Its official; i'm getting married. After having said no more times than I can remember I said yes last Sathurday. The divorce from my ex husband - and following court battle - left me so utterly heartbroken that I couldn't imagine myself getting married ever again. But I guess things change. I  still am terrified of the thought of getting married, but when he remembered something I had told him years ago I couldn't say no  when I was a little girl I had made up a system for roses; family and friends could give me yellow roses (if the wanted to), my true love could give me white, but when I got married I wanted a black rose. Only one problem: a truelly black rose doesnt exist. My fiancee knows this better than anyone, because he asked every flowershop he could find. So Sathurday he showed up with a glasblown, handmade, black rose. He joked and said: "now you cant say no!" More seriously he told me that there wasnt much he could offer me other than his heart and hand. Ofcourse I could have said no, but I didnt  I said yes! The fear is still with me, but I love him so much and I know I can trust him with my heart.
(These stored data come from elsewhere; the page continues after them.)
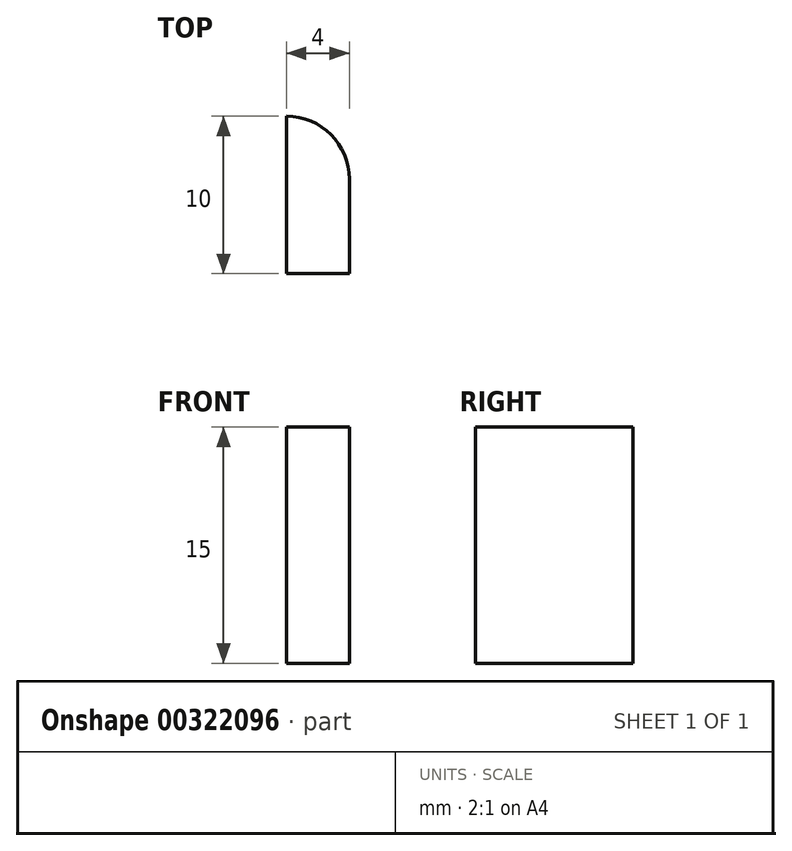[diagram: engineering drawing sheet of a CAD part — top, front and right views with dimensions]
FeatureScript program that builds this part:
annotation { "Feature Type Name" : "Feature", "Feature Type Description" : "" }
export const myFeature = defineFeature(function(context is Context, id is Id, definition is map)
    precondition{}
    {
        {
            var Q0;
            Q0=qCreatedBy(makeId("Top.planeOp"),FACE);
            var sketch = newSketch(context, id + "F0", { "sketchPlane" : qUnion([Q0])});
            skArc(sketch, "E0", {"start": v(4, 0) * mm, "mid": v(2.83, 2.83) * mm, "end": v(0, 4) * mm});
            skLineSegment(sketch, "E1", {"start": v(0, 0) * mm, "end": v(0, 4) * mm});
            skLineSegment(sketch, "E2.top", {"start": v(0, -6) * mm, "end": v(4, -6) * mm});
            skLineSegment(sketch, "E2.left", {"start": v(0, 0) * mm, "end": v(0, -6) * mm});
            skLineSegment(sketch, "E2.right", {"start": v(4, 0) * mm, "end": v(4, -6) * mm});
            skSolve(sketch);
        }
        {
            var Q0;
            Q0 = qSketchRegion(id + "F0", true);
            extrude(context, id + "F1", {"entities" : qUnion([Q0]), "depth" : 15 * mm});
        }
    });
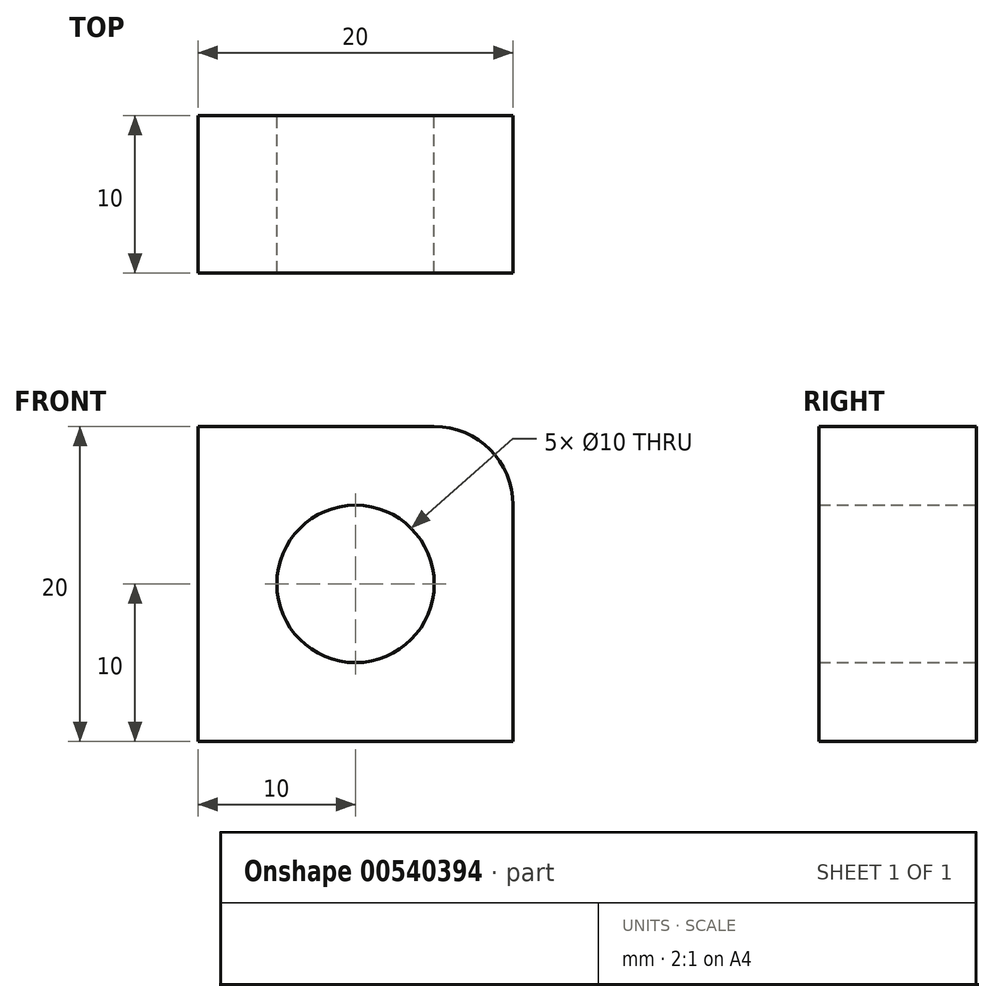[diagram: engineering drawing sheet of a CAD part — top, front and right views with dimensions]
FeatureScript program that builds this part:
annotation { "Feature Type Name" : "Feature", "Feature Type Description" : "" }
export const myFeature = defineFeature(function(context is Context, id is Id, definition is map)
    precondition{}
    {
        {
            var Q0;
            Q0=qCreatedBy(makeId("Front.planeOp"),FACE);
            var sketch = newSketch(context, id + "F0", { "sketchPlane" : qUnion([Q0])});
            skLineSegment(sketch, "E0.bottom", {"start": v(5, 10) * mm, "end": v(-10, 10) * mm});
            skLineSegment(sketch, "E0.top", {"start": v(10, -10) * mm, "end": v(-10, -10) * mm});
            skLineSegment(sketch, "E0.left", {"start": v(10, 5) * mm, "end": v(10, -10) * mm});
            skLineSegment(sketch, "E0.right", {"start": v(-10, 10) * mm, "end": v(-10, -10) * mm});
            skPoint(sketch, "E0.middle", {"position": v(0, 0) * mm});
            skPoint(sketch, "E1.visualSharp", {"position": v(10, 10) * mm});
            skArc(sketch, "E1.filletArc", {"start": v(10, 5) * mm, "mid": v(8.54, 8.54) * mm, "end": v(5, 10) * mm});
            skCircle(sketch, "E2", {"center": v(0, 0) * mm, "radius": 5 * mm});
            skSolve(sketch);
        }
        {
            var Q0;
            Q0=makeQuery(id+"F0.imprint","IMPRINT",FACE,{"disambiguationData":[TD([[makeQuery(id+"F0.imprint","IMPRINT",EDGE,{"derivedFrom":sQuery(id+"F0.wireOp",EDGE,"E0.bottom")}),1.0]])]});
            extrude(context, id + "F1", {"entities" : qUnion([Q0]), "depth" : 10 * mm, "offsetDistance" : 25 * mm});
        }
    });
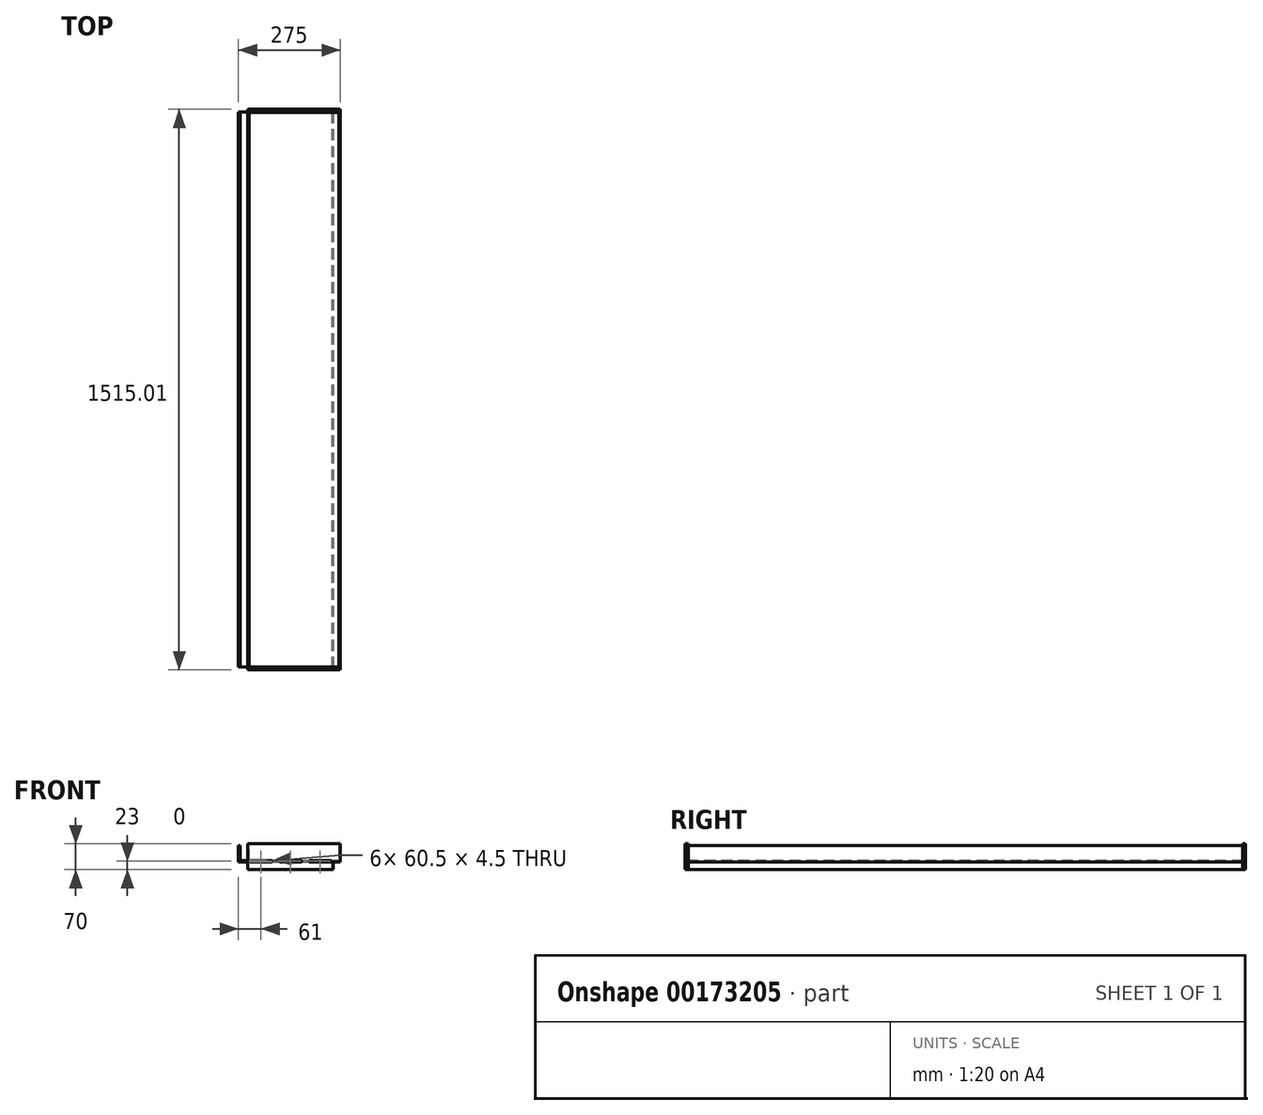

It never was a matter of not trusting him, it was myself I didnt trust, but he has enough faith in me for us both.


----------



## foolonamoon (Aug 2, 2015)

That is super cute and congratulations!! It's a beautiful rose by the way and it will never die!


----------



## InstituteMan (Aug 2, 2015)

Congratulations, Misti!


----------



## TheWonderingNovice (Aug 2, 2015)

My inner child is squealing with delight - who am I kidding, I'm squealing with delight. Oh that is just wonderful news, and I'm absolutely thrilled for you. That is so romantic and cute. Congrats.

I wish you prosperity and joy in your marriage. :applouse::razz:


----------



## TKent (Aug 2, 2015)

That is so very cool and awesome and exicting and everything yummy and good!! Yay!!


----------



## Foxee (Aug 2, 2015)

I'm so glad for you! This is a fresh start, the past can stay in the past and you can move forward. All the best!

~F.


----------



## Bard_Daniel (Aug 3, 2015)

Hey!!

Congratulations!


----------



## Sonata (Aug 3, 2015)

May all your dreams come true.


----------



## escorial (Aug 3, 2015)

congrat's M


----------



## Deleted member 56686 (Aug 3, 2015)

I figured when you were asking about wedding dresses something was up. Congratulations, Misti :


----------



## Ariel (Aug 3, 2015)

Congratulations!  May you both be happy for the rest of your lives.


----------



## Gumby (Aug 3, 2015)

Congratulations! I'm so happy for you!


----------



## Schrody (Aug 3, 2015)




----------



## Mistique (Aug 3, 2015)

Thank you so much everyone. Your kindness makers me smile bigtime


----------



## joshybo (Aug 3, 2015)

I feel like I'm late to this party, but congratulations to the both of you!  That was a beautiful story, as well.


----------



## Mistique (Aug 5, 2015)

Late or not, its most appreciated  thank you!


----------



## Olly Buckle (Aug 5, 2015)

He obviously remembers, thinks and plans with you in mind, that bodes well. Have a wonderful day.


----------



## Firemajic (Aug 5, 2015)

Congratulations! May your special day be perfect in everyway... filled with joy and love, and may your heart be safe with him...


----------



## AtleanWordsmith (Aug 5, 2015)

Congratulations!  Feels Command has received your coordinates, Best Wishes drop inbound on your location.  Better late than never, eh?


----------



## Darkkin (Aug 5, 2015)

Whoot!  Congrats.  :champagne:


----------



## Blade (Aug 5, 2015)

Congratulations.:champagne: 

I think it takes a lot of faith and dedication to remarry after you have been through the wringer badly the first time so I wish you all the best.:eagerness:


----------



## am_hammy (Aug 8, 2015)

Congratulations to you! I'm sorry for all your hardships with love but it's lovely to see happiness for you now. I wish you nothing but the best and a life full of love and joyful moments ^_^

Yay!


----------



## JessC (Aug 8, 2015)

That's so romantic! I am so amazed with the love you show to each other. Congratulations to both of you. May you have a happily ever after.


----------



## MzSnowleopard (Aug 14, 2015)

How romantic and sentimental, here's hoping your wedding is more so.


----------